[STORED DATA — start]
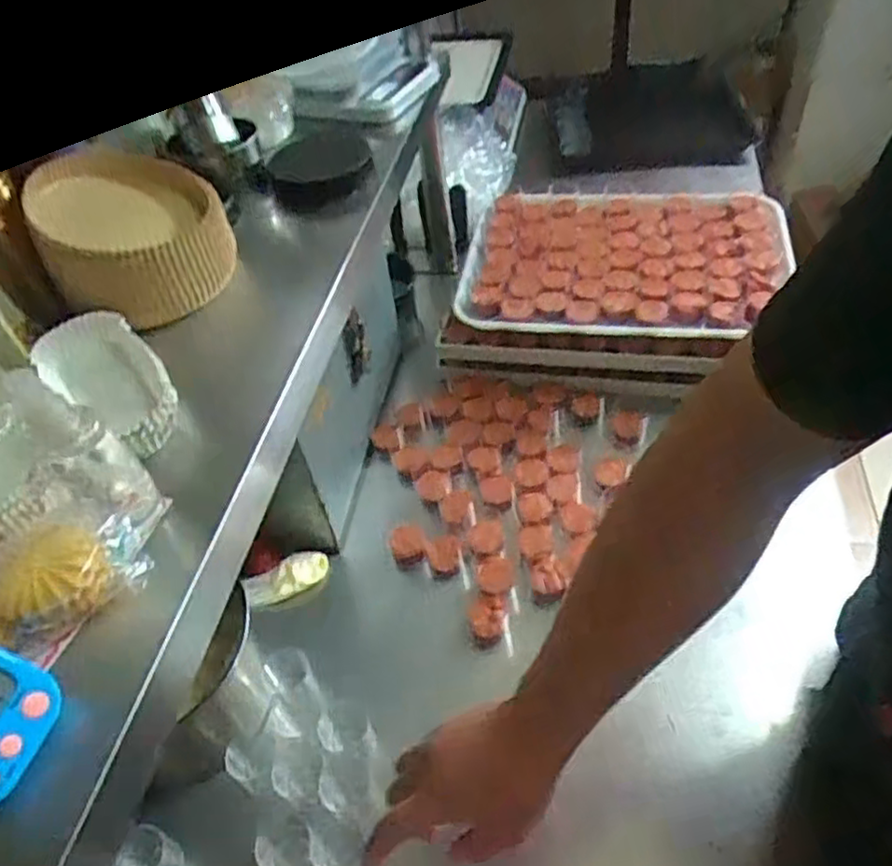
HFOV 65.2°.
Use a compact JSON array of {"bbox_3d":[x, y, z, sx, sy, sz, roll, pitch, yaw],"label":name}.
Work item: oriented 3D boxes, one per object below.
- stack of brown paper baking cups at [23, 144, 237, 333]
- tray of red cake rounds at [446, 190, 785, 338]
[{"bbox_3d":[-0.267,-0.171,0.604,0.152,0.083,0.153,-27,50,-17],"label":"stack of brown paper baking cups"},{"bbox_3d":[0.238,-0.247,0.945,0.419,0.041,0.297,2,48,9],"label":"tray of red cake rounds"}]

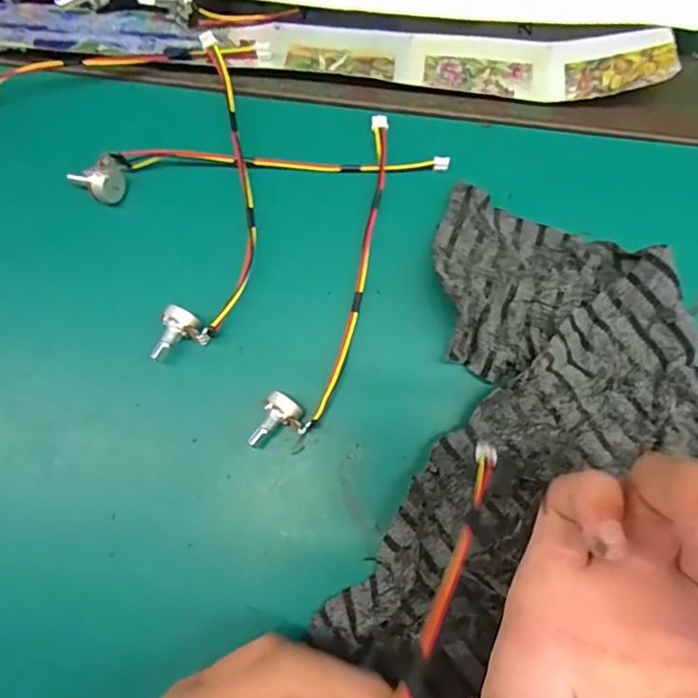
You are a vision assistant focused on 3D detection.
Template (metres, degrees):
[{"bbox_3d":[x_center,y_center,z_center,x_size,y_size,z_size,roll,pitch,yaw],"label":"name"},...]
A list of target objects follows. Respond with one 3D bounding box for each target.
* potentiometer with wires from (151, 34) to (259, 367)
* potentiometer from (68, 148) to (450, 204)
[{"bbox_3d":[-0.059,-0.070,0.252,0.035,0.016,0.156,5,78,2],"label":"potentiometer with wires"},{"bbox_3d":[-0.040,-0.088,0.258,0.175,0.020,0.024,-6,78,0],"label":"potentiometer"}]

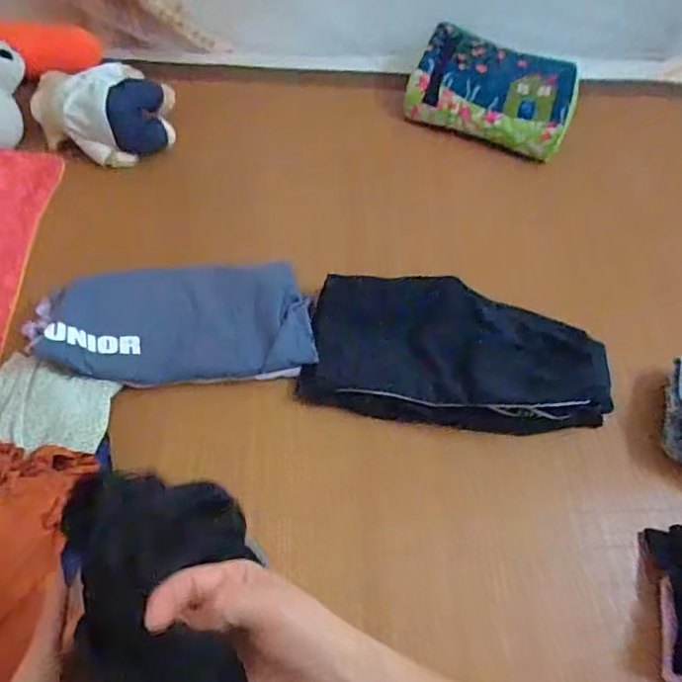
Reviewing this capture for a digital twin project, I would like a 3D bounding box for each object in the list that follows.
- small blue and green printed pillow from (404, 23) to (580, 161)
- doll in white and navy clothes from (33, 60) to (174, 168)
[STORED DATA — finish]
[STORED DATA — start]
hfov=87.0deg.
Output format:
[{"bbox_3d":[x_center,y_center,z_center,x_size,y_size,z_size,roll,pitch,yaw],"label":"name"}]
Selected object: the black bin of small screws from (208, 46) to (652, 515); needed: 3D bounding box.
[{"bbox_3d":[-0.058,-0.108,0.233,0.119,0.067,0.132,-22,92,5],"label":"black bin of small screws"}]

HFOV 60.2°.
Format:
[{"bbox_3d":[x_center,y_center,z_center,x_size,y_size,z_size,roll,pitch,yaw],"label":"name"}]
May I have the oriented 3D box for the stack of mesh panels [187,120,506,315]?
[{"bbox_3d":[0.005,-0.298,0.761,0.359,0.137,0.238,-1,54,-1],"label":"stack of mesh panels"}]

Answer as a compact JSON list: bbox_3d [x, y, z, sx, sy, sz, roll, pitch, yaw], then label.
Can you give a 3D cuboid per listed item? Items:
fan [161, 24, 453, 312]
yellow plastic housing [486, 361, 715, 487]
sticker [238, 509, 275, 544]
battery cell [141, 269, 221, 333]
[STORED DATA — finish]
[STORED DATA — start]
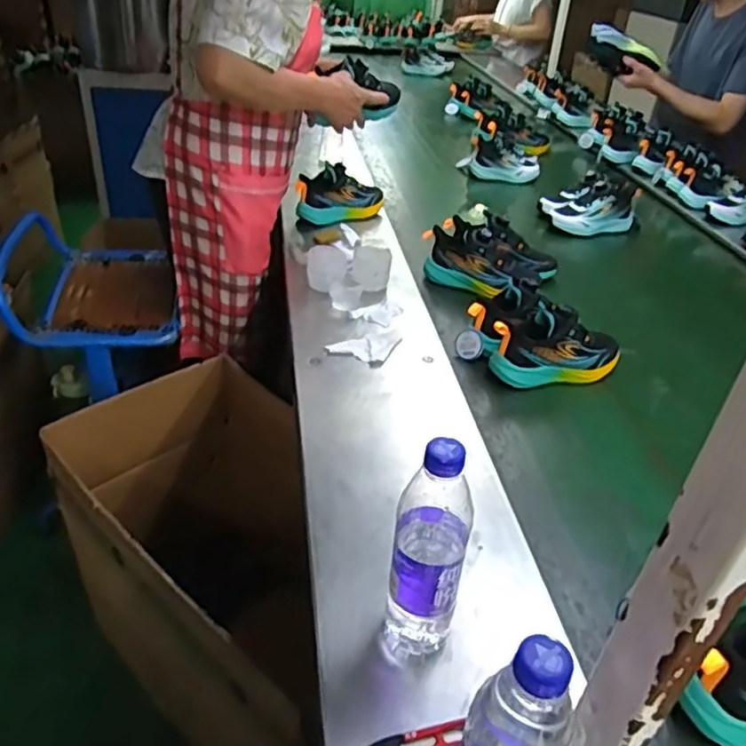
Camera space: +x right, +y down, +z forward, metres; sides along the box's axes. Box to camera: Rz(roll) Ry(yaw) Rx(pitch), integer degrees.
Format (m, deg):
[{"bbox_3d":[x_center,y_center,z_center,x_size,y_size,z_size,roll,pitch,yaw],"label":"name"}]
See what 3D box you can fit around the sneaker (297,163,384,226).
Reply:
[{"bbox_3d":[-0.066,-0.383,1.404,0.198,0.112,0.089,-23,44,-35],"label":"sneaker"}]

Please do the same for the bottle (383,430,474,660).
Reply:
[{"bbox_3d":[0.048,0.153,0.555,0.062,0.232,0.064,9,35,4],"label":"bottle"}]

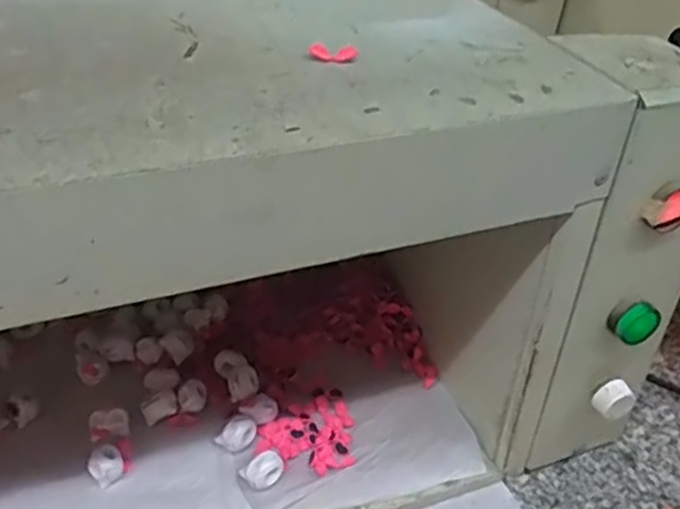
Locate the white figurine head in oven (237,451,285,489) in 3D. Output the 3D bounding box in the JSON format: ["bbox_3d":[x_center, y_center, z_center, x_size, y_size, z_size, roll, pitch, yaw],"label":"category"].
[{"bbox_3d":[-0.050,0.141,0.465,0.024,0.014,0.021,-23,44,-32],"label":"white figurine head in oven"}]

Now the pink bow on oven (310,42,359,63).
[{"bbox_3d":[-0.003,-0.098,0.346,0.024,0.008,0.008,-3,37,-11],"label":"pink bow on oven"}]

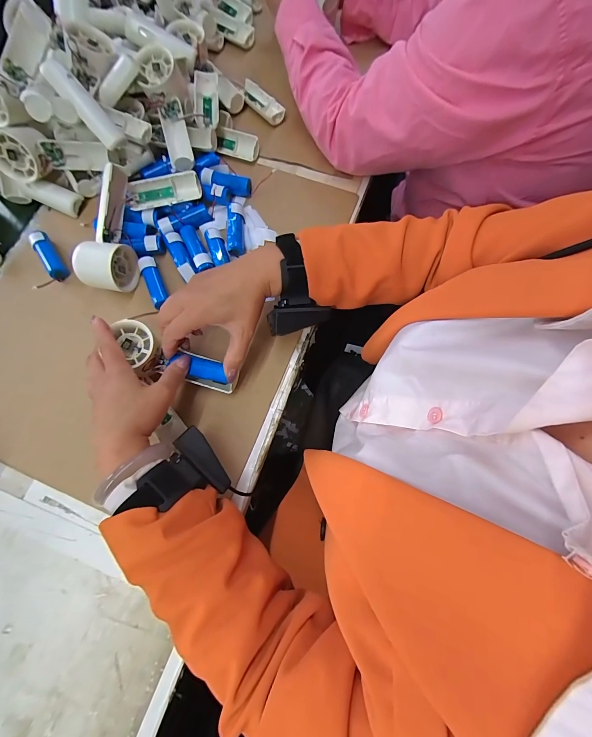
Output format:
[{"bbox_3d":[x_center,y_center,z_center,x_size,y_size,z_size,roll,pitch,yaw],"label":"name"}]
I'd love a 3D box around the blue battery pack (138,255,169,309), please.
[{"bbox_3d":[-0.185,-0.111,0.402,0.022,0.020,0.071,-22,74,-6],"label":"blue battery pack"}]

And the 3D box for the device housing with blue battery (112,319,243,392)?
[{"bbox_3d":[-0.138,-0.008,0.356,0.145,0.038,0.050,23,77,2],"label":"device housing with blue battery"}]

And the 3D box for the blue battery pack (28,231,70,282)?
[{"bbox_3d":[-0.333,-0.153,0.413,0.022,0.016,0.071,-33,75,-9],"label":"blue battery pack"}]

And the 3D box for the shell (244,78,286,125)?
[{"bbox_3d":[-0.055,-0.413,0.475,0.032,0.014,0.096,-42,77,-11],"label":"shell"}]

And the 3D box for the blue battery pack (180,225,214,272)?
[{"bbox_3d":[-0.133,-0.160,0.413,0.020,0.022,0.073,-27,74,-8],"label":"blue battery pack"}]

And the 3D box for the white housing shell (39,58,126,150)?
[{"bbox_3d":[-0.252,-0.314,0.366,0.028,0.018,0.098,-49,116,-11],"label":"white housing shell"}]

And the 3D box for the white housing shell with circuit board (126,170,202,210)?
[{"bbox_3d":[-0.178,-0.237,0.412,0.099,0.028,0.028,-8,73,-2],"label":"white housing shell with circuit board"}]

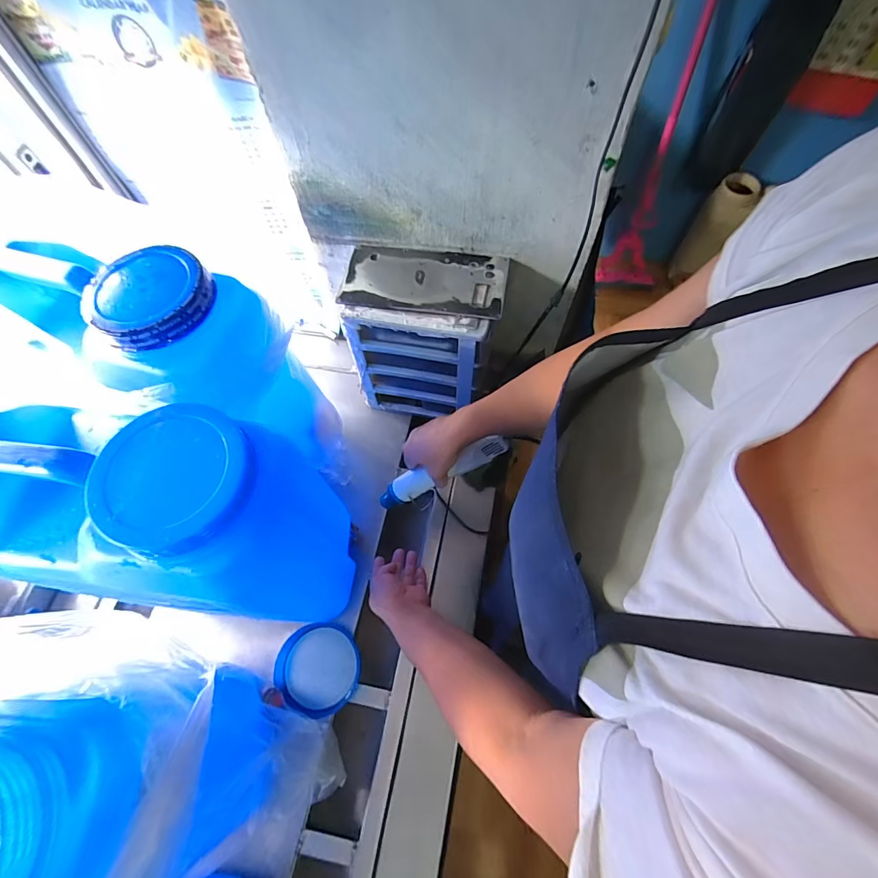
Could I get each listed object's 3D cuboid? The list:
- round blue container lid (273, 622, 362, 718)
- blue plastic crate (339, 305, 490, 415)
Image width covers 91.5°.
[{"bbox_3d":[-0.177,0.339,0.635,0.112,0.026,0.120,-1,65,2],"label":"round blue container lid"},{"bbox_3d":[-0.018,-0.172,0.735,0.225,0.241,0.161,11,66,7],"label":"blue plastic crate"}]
[STORED DATA — finish]
PROMPT: The answer must consist of every line above that contains the word "metres".

RESPONSE TO THIS TASK:
Template (metres, degrees):
Camera space: +x right, +y down, +z forward, metres; sides along the box's axes. Box to camera: Rz(roll) Ry(yaw) Rx(pitch), integer degrees.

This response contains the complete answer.